### Provided entries
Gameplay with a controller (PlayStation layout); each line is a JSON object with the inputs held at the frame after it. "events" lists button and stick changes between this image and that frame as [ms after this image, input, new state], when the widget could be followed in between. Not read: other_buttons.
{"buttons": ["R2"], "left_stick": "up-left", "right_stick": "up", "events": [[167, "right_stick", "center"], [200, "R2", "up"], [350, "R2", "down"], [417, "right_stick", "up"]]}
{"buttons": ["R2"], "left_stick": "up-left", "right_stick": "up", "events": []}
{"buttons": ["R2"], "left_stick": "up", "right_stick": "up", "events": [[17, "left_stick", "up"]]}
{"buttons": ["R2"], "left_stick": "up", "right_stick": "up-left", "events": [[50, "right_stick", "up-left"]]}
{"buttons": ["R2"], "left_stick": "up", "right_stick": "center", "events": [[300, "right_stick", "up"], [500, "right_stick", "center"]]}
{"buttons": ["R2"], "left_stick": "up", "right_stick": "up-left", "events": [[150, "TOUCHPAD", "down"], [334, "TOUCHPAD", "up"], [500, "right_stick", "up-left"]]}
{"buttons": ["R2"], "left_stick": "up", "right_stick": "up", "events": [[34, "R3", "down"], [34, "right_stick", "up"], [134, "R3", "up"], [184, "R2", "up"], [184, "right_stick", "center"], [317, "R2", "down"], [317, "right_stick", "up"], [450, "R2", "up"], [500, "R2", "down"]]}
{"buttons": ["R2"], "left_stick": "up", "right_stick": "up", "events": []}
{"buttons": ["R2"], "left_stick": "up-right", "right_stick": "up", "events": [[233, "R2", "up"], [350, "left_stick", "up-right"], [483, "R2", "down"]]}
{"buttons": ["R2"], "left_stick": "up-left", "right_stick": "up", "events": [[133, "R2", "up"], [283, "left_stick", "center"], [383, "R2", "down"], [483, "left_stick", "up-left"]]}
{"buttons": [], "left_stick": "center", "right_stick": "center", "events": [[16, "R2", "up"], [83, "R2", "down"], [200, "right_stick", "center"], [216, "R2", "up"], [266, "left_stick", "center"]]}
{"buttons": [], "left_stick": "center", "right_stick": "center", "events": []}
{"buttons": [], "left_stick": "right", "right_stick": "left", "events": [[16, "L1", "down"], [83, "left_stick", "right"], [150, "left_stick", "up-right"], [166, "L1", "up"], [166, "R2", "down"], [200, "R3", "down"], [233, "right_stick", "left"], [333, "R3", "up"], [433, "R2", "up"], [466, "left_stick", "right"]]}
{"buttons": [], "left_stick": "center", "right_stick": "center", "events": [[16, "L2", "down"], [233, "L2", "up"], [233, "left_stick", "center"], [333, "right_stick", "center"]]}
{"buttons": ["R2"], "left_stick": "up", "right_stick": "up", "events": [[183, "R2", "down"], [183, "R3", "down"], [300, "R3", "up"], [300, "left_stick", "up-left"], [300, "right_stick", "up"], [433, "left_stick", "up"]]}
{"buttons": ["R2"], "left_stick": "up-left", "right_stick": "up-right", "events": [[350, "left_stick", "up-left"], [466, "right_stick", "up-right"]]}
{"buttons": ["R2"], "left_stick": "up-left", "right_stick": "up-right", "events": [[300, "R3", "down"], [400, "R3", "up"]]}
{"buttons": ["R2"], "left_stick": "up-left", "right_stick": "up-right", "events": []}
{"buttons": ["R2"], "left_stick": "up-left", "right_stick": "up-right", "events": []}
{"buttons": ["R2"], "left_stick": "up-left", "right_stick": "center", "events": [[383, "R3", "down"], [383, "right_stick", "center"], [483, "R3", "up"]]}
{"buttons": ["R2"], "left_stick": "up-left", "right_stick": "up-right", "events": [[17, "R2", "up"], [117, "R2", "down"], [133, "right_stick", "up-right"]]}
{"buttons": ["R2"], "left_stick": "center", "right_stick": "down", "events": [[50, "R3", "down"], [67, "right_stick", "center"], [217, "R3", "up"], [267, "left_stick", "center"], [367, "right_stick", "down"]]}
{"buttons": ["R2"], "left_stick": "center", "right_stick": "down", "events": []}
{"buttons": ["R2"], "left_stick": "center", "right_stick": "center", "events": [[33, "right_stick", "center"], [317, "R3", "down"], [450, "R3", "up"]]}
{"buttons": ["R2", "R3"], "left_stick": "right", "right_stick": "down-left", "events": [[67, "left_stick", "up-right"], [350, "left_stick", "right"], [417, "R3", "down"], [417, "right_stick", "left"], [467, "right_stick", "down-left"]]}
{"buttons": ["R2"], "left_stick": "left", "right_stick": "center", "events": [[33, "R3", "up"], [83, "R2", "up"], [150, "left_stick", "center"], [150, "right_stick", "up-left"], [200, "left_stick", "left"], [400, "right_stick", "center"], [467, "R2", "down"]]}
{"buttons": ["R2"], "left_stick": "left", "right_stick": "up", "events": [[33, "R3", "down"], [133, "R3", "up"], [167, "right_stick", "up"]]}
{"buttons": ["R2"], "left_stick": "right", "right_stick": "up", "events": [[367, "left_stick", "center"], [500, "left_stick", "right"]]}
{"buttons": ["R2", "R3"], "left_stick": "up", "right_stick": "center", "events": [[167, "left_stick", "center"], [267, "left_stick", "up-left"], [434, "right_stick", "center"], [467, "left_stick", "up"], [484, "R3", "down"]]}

### Task objective
Write out the complete material a second time, matching it exactly.

### Answer box
Gameplay with a controller (PlayStation layout); each line is a JSON object with the inputs held at the frame after it. "events" lists button and stick changes between this image and that frame as [ms after this image, input, new state], when the widget could be followed in between. Not read: other_buttons.
{"buttons": ["R2"], "left_stick": "up-left", "right_stick": "up", "events": [[167, "right_stick", "center"], [200, "R2", "up"], [350, "R2", "down"], [417, "right_stick", "up"]]}
{"buttons": ["R2"], "left_stick": "up-left", "right_stick": "up", "events": []}
{"buttons": ["R2"], "left_stick": "up", "right_stick": "up", "events": [[17, "left_stick", "up"]]}
{"buttons": ["R2"], "left_stick": "up", "right_stick": "up-left", "events": [[50, "right_stick", "up-left"]]}
{"buttons": ["R2"], "left_stick": "up", "right_stick": "center", "events": [[300, "right_stick", "up"], [500, "right_stick", "center"]]}
{"buttons": ["R2"], "left_stick": "up", "right_stick": "up-left", "events": [[150, "TOUCHPAD", "down"], [334, "TOUCHPAD", "up"], [500, "right_stick", "up-left"]]}
{"buttons": ["R2"], "left_stick": "up", "right_stick": "up", "events": [[34, "R3", "down"], [34, "right_stick", "up"], [134, "R3", "up"], [184, "R2", "up"], [184, "right_stick", "center"], [317, "R2", "down"], [317, "right_stick", "up"], [450, "R2", "up"], [500, "R2", "down"]]}
{"buttons": ["R2"], "left_stick": "up", "right_stick": "up", "events": []}
{"buttons": ["R2"], "left_stick": "up-right", "right_stick": "up", "events": [[233, "R2", "up"], [350, "left_stick", "up-right"], [483, "R2", "down"]]}
{"buttons": ["R2"], "left_stick": "up-left", "right_stick": "up", "events": [[133, "R2", "up"], [283, "left_stick", "center"], [383, "R2", "down"], [483, "left_stick", "up-left"]]}
{"buttons": [], "left_stick": "center", "right_stick": "center", "events": [[16, "R2", "up"], [83, "R2", "down"], [200, "right_stick", "center"], [216, "R2", "up"], [266, "left_stick", "center"]]}
{"buttons": [], "left_stick": "center", "right_stick": "center", "events": []}
{"buttons": [], "left_stick": "right", "right_stick": "left", "events": [[16, "L1", "down"], [83, "left_stick", "right"], [150, "left_stick", "up-right"], [166, "L1", "up"], [166, "R2", "down"], [200, "R3", "down"], [233, "right_stick", "left"], [333, "R3", "up"], [433, "R2", "up"], [466, "left_stick", "right"]]}
{"buttons": [], "left_stick": "center", "right_stick": "center", "events": [[16, "L2", "down"], [233, "L2", "up"], [233, "left_stick", "center"], [333, "right_stick", "center"]]}
{"buttons": ["R2"], "left_stick": "up", "right_stick": "up", "events": [[183, "R2", "down"], [183, "R3", "down"], [300, "R3", "up"], [300, "left_stick", "up-left"], [300, "right_stick", "up"], [433, "left_stick", "up"]]}
{"buttons": ["R2"], "left_stick": "up-left", "right_stick": "up-right", "events": [[350, "left_stick", "up-left"], [466, "right_stick", "up-right"]]}
{"buttons": ["R2"], "left_stick": "up-left", "right_stick": "up-right", "events": [[300, "R3", "down"], [400, "R3", "up"]]}
{"buttons": ["R2"], "left_stick": "up-left", "right_stick": "up-right", "events": []}
{"buttons": ["R2"], "left_stick": "up-left", "right_stick": "up-right", "events": []}
{"buttons": ["R2"], "left_stick": "up-left", "right_stick": "center", "events": [[383, "R3", "down"], [383, "right_stick", "center"], [483, "R3", "up"]]}
{"buttons": ["R2"], "left_stick": "up-left", "right_stick": "up-right", "events": [[17, "R2", "up"], [117, "R2", "down"], [133, "right_stick", "up-right"]]}
{"buttons": ["R2"], "left_stick": "center", "right_stick": "down", "events": [[50, "R3", "down"], [67, "right_stick", "center"], [217, "R3", "up"], [267, "left_stick", "center"], [367, "right_stick", "down"]]}
{"buttons": ["R2"], "left_stick": "center", "right_stick": "down", "events": []}
{"buttons": ["R2"], "left_stick": "center", "right_stick": "center", "events": [[33, "right_stick", "center"], [317, "R3", "down"], [450, "R3", "up"]]}
{"buttons": ["R2", "R3"], "left_stick": "right", "right_stick": "down-left", "events": [[67, "left_stick", "up-right"], [350, "left_stick", "right"], [417, "R3", "down"], [417, "right_stick", "left"], [467, "right_stick", "down-left"]]}
{"buttons": ["R2"], "left_stick": "left", "right_stick": "center", "events": [[33, "R3", "up"], [83, "R2", "up"], [150, "left_stick", "center"], [150, "right_stick", "up-left"], [200, "left_stick", "left"], [400, "right_stick", "center"], [467, "R2", "down"]]}
{"buttons": ["R2"], "left_stick": "left", "right_stick": "up", "events": [[33, "R3", "down"], [133, "R3", "up"], [167, "right_stick", "up"]]}
{"buttons": ["R2"], "left_stick": "right", "right_stick": "up", "events": [[367, "left_stick", "center"], [500, "left_stick", "right"]]}
{"buttons": ["R2", "R3"], "left_stick": "up", "right_stick": "center", "events": [[167, "left_stick", "center"], [267, "left_stick", "up-left"], [434, "right_stick", "center"], [467, "left_stick", "up"], [484, "R3", "down"]]}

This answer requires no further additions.